L'attesissimo album, disponibile da pochi giorni, completa il ritorno in pompa magna del gruppo rap italiano. La nostra recensione
MILANO - Il rap in Italia, nel frattempo, è cambiato. Loro no. Per la gioia di chi ci sperava e di chi, in sostanza, faceva lo stesso ma con dieci anni di acredine in arretrato, orfano di un bersaglio troppo grosso per essere mancato. Ai Club Dogo portare quel bersaglio sulla schiena non è mai pesato in passato, figuriamoci ora, dopo un decennio in absentia che ne ha alimentato il mito. Perché l'epica dei Dogo - poi nutrita a dismisura dalle carriere soliste di Guè e Jake la Furia - nasce proprio nel momento in cui la loro storia "si interrompeva". Diventati un'ombra, di qualcosa che c'era ma non era più. E che poteva tornare. O forse no.

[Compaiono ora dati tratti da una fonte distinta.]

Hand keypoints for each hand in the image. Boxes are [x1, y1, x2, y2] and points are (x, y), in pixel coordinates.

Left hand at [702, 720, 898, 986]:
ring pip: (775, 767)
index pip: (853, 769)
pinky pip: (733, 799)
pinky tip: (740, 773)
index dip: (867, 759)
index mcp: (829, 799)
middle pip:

Il se, il quando e il come sono rimasti a lungo intrecciati in un unico nodo. Poi, in un lampo, è accaduto tutto. Il segnale luminoso del cane a tre teste proiettato dalla cima di un grattacielo nella notte di una Milano in stile Gotham City (con la "correità" di Claudio Santamaria e del sindaco Beppe Sala, protagonisti del trailer). Le dieci date da tutto esaurito annunciate al Forum di Assago. Il «sogno di ogni zanza» che si avvera. E infine, quando l'album - "Club Dogo" - era fuori solo da qualche ora, anche San Siro: «Voglio le chiavi della città». Detto, fatto.

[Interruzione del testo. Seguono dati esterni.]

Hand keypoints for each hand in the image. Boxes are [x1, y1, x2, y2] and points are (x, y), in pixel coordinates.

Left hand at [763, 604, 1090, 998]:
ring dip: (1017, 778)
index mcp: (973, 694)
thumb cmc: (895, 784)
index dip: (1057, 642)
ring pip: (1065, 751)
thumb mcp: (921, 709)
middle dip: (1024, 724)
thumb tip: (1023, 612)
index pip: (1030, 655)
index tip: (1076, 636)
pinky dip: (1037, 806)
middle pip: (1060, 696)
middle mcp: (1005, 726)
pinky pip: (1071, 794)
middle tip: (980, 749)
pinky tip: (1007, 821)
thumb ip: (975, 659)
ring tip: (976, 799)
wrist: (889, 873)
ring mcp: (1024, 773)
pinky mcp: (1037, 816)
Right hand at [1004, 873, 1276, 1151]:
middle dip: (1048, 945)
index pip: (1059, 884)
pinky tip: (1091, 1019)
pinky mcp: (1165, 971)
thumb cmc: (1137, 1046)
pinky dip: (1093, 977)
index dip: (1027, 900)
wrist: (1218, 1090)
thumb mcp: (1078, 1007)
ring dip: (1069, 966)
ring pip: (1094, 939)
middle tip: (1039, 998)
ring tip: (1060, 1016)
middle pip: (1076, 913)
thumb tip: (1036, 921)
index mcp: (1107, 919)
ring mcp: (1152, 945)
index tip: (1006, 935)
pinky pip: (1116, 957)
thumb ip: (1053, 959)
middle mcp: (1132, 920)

Ma qui è del "sogno" che vogliamo parlare. Perché "Club Dogo" è esattamente quello che "la gente" voleva. "Eh ma non porta nulla di nuovo"; gli strali sui social, si sa, non mancano mai. La verità è che non c'era alcun bisogno di farlo. Il loro "pugno in faccia" per ridisegnare la scena lo hanno già assestato un paio di decenni fa (Mi Fist, vi dice nulla? ndr.) e ora si concedono il proverbiale giro d'onore, incastonato di sacro flow e quintali di auto-citazioni, incassando anche tra quelli che un tempo li guardavano dall'alto, magari tappandosi il naso. È il test di paternità positivo rivendicato sulla scena («Ho cambiato il rap game coi Club Dogo/Come se avessimo inventato noi questo gioco»); un ritorno a «grande richiesta perché il rap oggi fa schifo», citando la primissima rima con cui il Guercio apre il disco in "C'era una volta in Italia".

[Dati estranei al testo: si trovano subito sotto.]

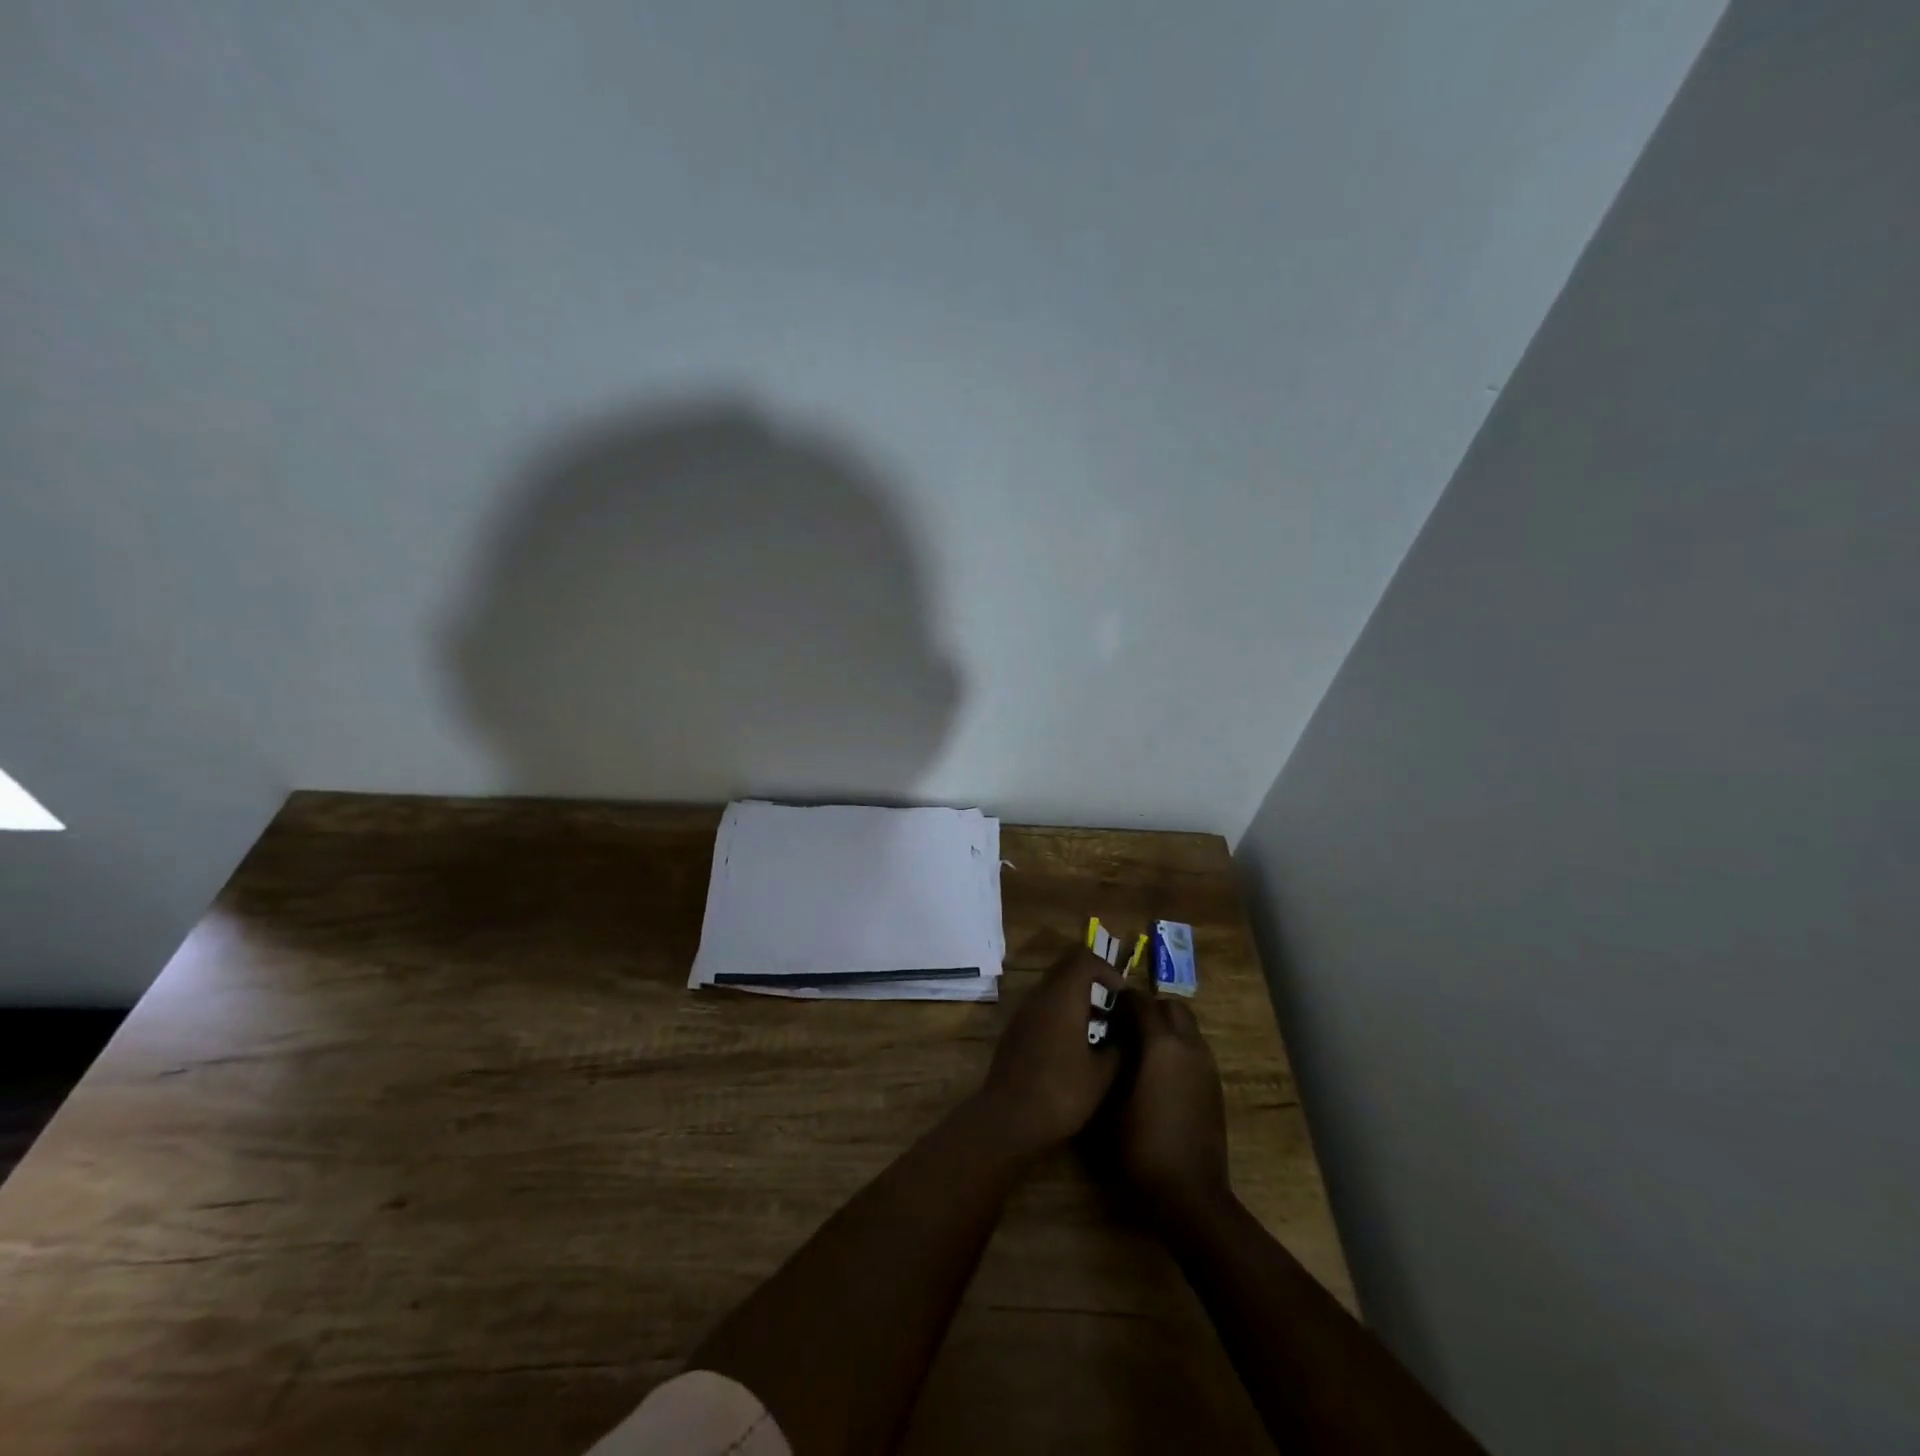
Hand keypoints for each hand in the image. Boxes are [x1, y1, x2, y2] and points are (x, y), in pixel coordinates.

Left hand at [979, 947, 1125, 1156]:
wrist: (1009, 1117)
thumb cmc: (1061, 1092)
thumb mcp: (1102, 1075)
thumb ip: (1118, 1049)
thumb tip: (1125, 1036)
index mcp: (1062, 996)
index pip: (1084, 959)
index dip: (1107, 969)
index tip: (1122, 994)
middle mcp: (1039, 995)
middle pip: (1066, 969)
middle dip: (1092, 981)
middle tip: (1113, 1006)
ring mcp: (1023, 1012)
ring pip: (1053, 988)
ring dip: (1076, 998)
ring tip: (1099, 1028)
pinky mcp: (1015, 1029)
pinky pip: (1041, 1007)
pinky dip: (1061, 1013)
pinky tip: (1074, 1045)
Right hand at [1109, 988, 1232, 1229]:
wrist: (1190, 1196)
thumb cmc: (1141, 1148)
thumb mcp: (1108, 1104)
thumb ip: (1106, 1063)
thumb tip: (1103, 1042)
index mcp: (1162, 1044)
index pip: (1141, 1000)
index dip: (1121, 1000)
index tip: (1102, 1009)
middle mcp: (1189, 1046)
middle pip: (1172, 1007)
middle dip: (1149, 1009)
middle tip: (1124, 1027)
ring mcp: (1207, 1066)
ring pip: (1188, 1027)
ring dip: (1166, 1029)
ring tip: (1140, 1051)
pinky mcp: (1215, 1086)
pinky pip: (1195, 1050)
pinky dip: (1178, 1049)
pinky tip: (1158, 1076)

Poco importa poi se sia vero o meno; sono iperbole da predatore alfa. Così come poco importa se l'immaginario e i codici richiamati dai Dogo siano sempre gli stessi; sebbene con un'estetica forte di tutti gli upgrade che servono - a partire dalle produzioni di Don Joe -, senza però mai scivolare nella viscosità di quei trend appiccicosi che attirano a sé tutto ciò che passa. Chiamatela strafottenza se volete. Come i passamontagna sulla scalinata della Triennale - al Palazzo dell'Arte di Milano -, i «rimo da quando...» di Guè o tutto il francesismo di quel «state per sucare» annunciato, via Instagram, pochi minuti prima del party di lancio del disco. Il fatto è che sì, se lo possono permettere. Perché le penne - e ci mancherebbe - non hanno preso un filo di ruggine (e anzi, oggi, diciamolo pure e senza scomodare valori storici e pietre miliari, sono più bravi di quanto non fossero dieci o vent'anni fa).
Tutto il resto che si può dire lo dicono loro in prima persona negli undici pezzi che compongono l'album. A partire dai chilotoni declinati al puro esercizio di stile nel duetto d'apertura, con la già citata "C'era una volta in Italia" e in "La mafia del boom bap". Lo storytelling nell'amore tossico raccontato nella glaciale "Tu non sei lei" contrapposto alle strofe in madreperla di "Nato per questo", l'attesissima collaborazione con l'amico di una vita Marracash, uno che non guarda dal basso nessuno e qui protagonista con una strofa che, ancora una volta, chiarisce cosa ci fa una targa Tenco nel suo salotto. E parlando di collaborazioni, come si sperava, sono poche. Pochissime. Le altre sono con Sfera Ebbasta ("Milly") ed Elodie ("Soli a Milano"). Nessun biglietto d'oro di Willy Wonka elargito al nuovo che avanza di turno. Per tutti gli altri c'è solo l'invito della Furia: «Togliete i piedi dal tavolo, i capi sono tornati a casa».